At the SSP's annual school, Socialism 2001, held over the weekend of December 1-2, Maclean's life and legacy was the major theme. On Friday there had been a march from Glasgow's George Square to a rally in his honour. The main speaker being Tommy Sheridan.

To coincide with this Maclean fest, Scottish Socialist Voice published a double page article by comrades David Sherry and Gerry Cairns (November 30). Unfortunately, this article, in its studied diplomacy, is notable not so much for what it says as for what it does not.

In offering a corrective to the SSP's deification of Maclean, there is no intention to detract from his heroic stand against imperialist war nor his revolutionary commitment. It is, however, the contention of this author that myth-making has no place in Marxism, which above all needs the truth. (I have drawn heavily on comrade Bob Pitt's 1995 pamphlet John Maclean and the CPGB).

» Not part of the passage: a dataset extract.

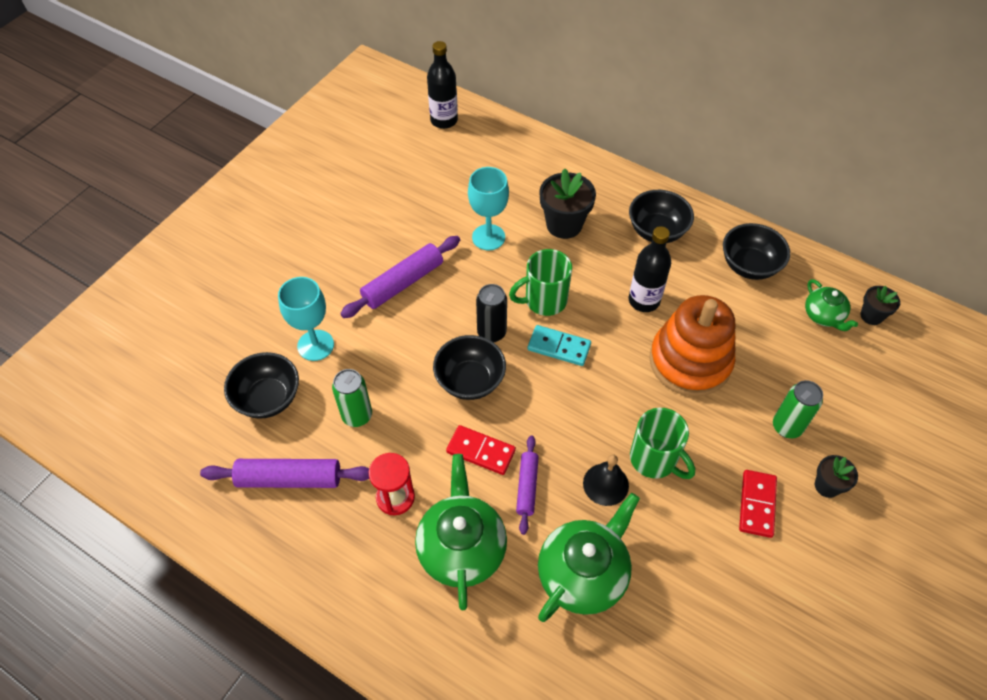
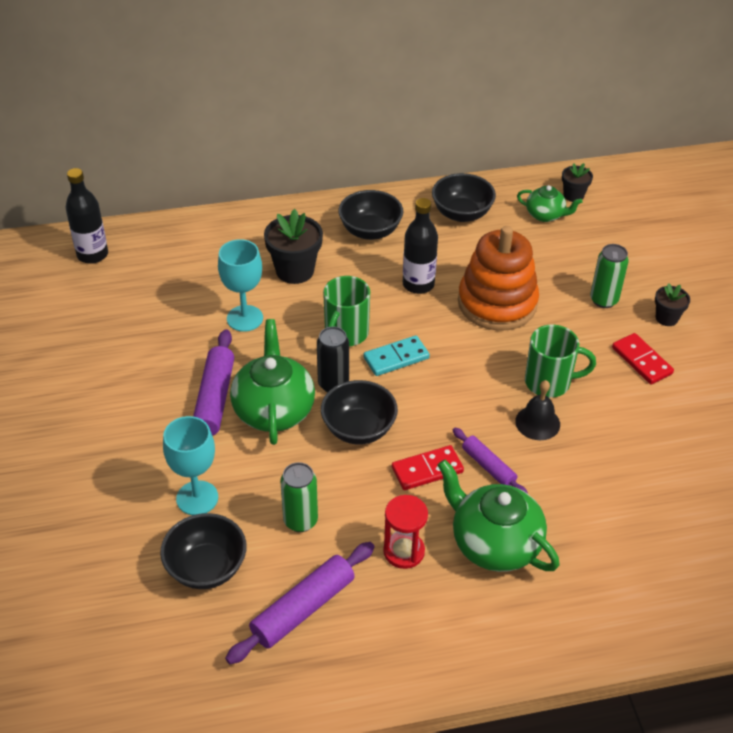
camera: 45 degrees left, 10 degrees down
green teapot [538,493,640,622] -> green teapot moved to [230,319,315,445]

In 1902, Maclean, a primary school teacher, joined the Social Democratic Federation - Britain's first avowedly Marxist organisation. He spent the rest of his adult life fighting for revolution. He did not restrict his teaching just to schoolchildren: he ran evening classes in Marxism, especially Marxist economics. These classes helped produce a generation of activists who - alongside Maclean himself - were instrumental in the famous revolts on 'Red Clydeside' - both during and after World War I.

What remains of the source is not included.